Es bleibt dabei: Ab Juli zahlen Rostocker und Bewohner aus 28 Nachbargemeinden zehn Prozent weniger für ihr Wasser. „Die Gebührensenkung wird kommen – das, was wir zugesagt haben, steht und es wird auch weiterhin stehen“, sagt Jochen Bruhn, Geschäftsführer der Rostocker Versorgungs- und Verkehrs-Holding (RVV) und einer der Macher hinter dem neuen kommunalen Unternehmen Nordwasser. Das übernimmt in 99 Tagen anstelle des privaten Unternehmens Eurawasser die Versorgung der 36 000 Kunden im Gebiet des Warnow-Wasser- und Abwasserverbandes (WWAV).

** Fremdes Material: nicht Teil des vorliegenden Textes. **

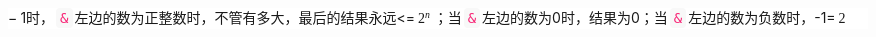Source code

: <span class="mbin" style="font-size: inherit; color: inherit; line-height: inherit; margin: 0px; padding: 0px;">−</span><span class="mspace" style="font-size: inherit; color: inherit; line-height: inherit; margin: 0px; padding: 0px; display: inline-block; margin-right: 0.2222222222222222em;"></span></span><span class="base" style="font-size: inherit; color: inherit; line-height: inherit; margin: 0px; padding: 0px; position: relative; display: inline-block; white-space: nowrap; width: min-content;"><span class="strut" style="font-size: inherit; color: inherit; line-height: inherit; margin: 0px; padding: 0px; display: inline-block; height: 0.64444em; vertical-align: 0em;"></span><span class="mord" style="font-size: inherit; color: inherit; line-height: inherit; margin: 0px; padding: 0px;">1</span></span></span></span>时，<code style="font-size: inherit; line-height: inherit; overflow-wrap: break-word; padding: 2px 4px; border-radius: 4px; margin: 0px 2px; color: rgb(248, 35, 117); background: rgb(248, 248, 248);">&amp;</code>左边的数为正整数时，不管有多大，最后的结果永远&lt;=<span class="katex" style="font: 1.21em / 1.2 KaTeX_Main, 'Times New Roman', serif; text-indent: 0px; text-rendering: auto; font-size: inherit; color: inherit; line-height: inherit; margin: 0px; padding: 8px 3px;"><span class="katex-mathml" style="font-size: inherit; color: inherit; line-height: inherit; margin: 0px; position: absolute; clip: rect(1px, 1px, 1px, 1px); padding: 0px; border: 0px; height: 1px; width: 1px; overflow: hidden;"></span><span class="katex-html" aria-hidden="true" style="font-size: inherit; color: inherit; line-height: inherit; margin: 0px; padding: 0px;"><span class="base" style="font-size: inherit; color: inherit; line-height: inherit; margin: 0px; padding: 0px; position: relative; display: inline-block; white-space: nowrap; width: min-content;"><span class="strut" style="font-size: inherit; color: inherit; line-height: inherit; margin: 0px; padding: 0px; display: inline-block; height: 0.664392em; vertical-align: 0em;"></span><span class="mord" style="font-size: inherit; color: inherit; line-height: inherit; margin: 0px; padding: 0px;"><span class="mord" style="font-size: inherit; color: inherit; line-height: inherit; margin: 0px; padding: 0px;">2</span><span class="msupsub" style="font-size: inherit; color: inherit; line-height: inherit; margin: 0px; padding: 0px; text-align: left;"><span class="vlist-t" style="font-size: inherit; color: inherit; line-height: inherit; margin: 0px; padding: 0px; display: inline-table; table-layout: fixed;"><span class="vlist-r" style="font-size: inherit; color: inherit; line-height: inherit; margin: 0px; padding: 0px; display: table-row;"><span class="vlist" style="font-size: inherit; color: inherit; line-height: inherit; margin: 0px; padding: 0px; display: table-cell; vertical-align: bottom; position: relative; height: 0.664392em;"><span style="font-size: inherit; color: inherit; line-height: inherit; margin: 0px; padding: 0px; display: block; height: 0px; position: relative; top: -3.063em; margin-right: 0.05em;"><span class="pstrut" style="font-size: inherit; color: inherit; line-height: inherit; margin: 0px; padding: 0px; display: inline-block; overflow: hidden; width: 0px; height: 2.7em;"></span><span class="sizing reset-size6 size3 mtight" style="color: inherit; line-height: inherit; margin: 0px; padding: 0px; display: inline-block; font-size: 0.7em;"><span class="mord mathit mtight" style="font-size: inherit; color: inherit; line-height: inherit; margin: 0px; padding: 0px; font-family: KaTeX_Math; font-style: italic;">n</span></span></span></span></span></span></span></span></span></span></span>；当<code style="font-size: inherit; line-height: inherit; overflow-wrap: break-word; padding: 2px 4px; border-radius: 4px; margin: 0px 2px; color: rgb(248, 35, 117); background: rgb(248, 248, 248);">&amp;</code>左边的数为0时，结果为0；当<code style="font-size: inherit; line-height: inherit; overflow-wrap: break-word; padding: 2px 4px; border-radius: 4px; margin: 0px 2px; color: rgb(248, 35, 117); background: rgb(248, 248, 248);">&amp;</code>左边的数为负数时，-1=<span class="katex" style="font: 1.21em / 1.2 KaTeX_Main, 'Times New Roman', serif; text-indent: 0px; text-rendering: auto; font-size: inherit; color: inherit; line-height: inherit; margin: 0px; padding: 8px 3px;"><span class="katex-mathml" style="font-size: inherit; color: inherit; line-height: inherit; margin: 0px; position: absolute; clip: rect(1px, 1px, 1px, 1px); padding: 0px; border: 0px; height: 1px; width: 1px; overflow: hidden;"></span><span class="katex-html" aria-hidden="true" style="font-size: inherit; color: inherit; line-height: inherit; margin: 0px; padding: 0px;"><span class="base" style="font-size: inherit; color: inherit; line-height: inherit; margin: 0px; padding: 0px; position: relative; display: inline-block; white-space: nowrap; width: min-content;"><span class="strut" style="font-size: inherit; color: inherit; line-height: inherit; margin: 0px; padding: 0px; display: inline-block; height: 0.747722em; vertical-align: -0.08333em;"></span><span class="mord" style="font-size: inherit; color: inherit; line-height: inherit; margin: 0px; padding: 0px;"><span class="mord" style="font-size: inherit; color: inherit; line-height: inherit; margin: 0px; padding: 0px;">2</span><span class="msupsub" style="font-size: inherit; color: inherit; line-height: inherit; margin: 0px; padding: 0px; text-align: left;"><span class="vlist-t" style="font-size: inherit; color: inherit; line-height: inherit; margin: 0px; padding: 0px; display: inline-table; table-layout: fixed;"><span class="vlist-r" style="font-size: inherit; color: inherit; line-height: inherit; margin: 0px; padding: 0px; display: table-row;">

„Wir verschicken bis Anfang April an jeden Kunden ein Begrüßungsschreiben“, sagt die kaufmännische Nordwasser-Geschäftsführerin Michaela Link. Diese sollen in der Folge ihre Bankverbindung umstellen, ihre Stammdaten überprüfen und gegebenenfalls aktualisieren. Abgerechnet wird am Stichtag 31. Dezember, erklärt Link. Um die planmäßige Übernahme vorzubereiten, sind sie und ihr 14-köpfiges Team derzeit dabei, Fuhrpark, Chemikalien, Arbeitskleidung, Werkzeug und Büromöbel sowie -material zu beschaffen. Außerdem schließen sie Verträge mit Serviceleistern für Klärschlamm-Entsorgung, Laboruntersuchungen oder auch IT-Lösungen. „Nordwasser ist dabei, über 100 Beschaffungsvorgänge abzuarbeiten“, sagt der technische Geschäftsführer Wolf-Thomas Hendrich. Europaweit ausgeschrieben seien 23 Aufträge. Wie viele Mitarbeiter von Eura- zu Nordwasser wechseln werden, steht derweil noch nicht fest. Bedenken haben die Verantwortlichen dennoch keine.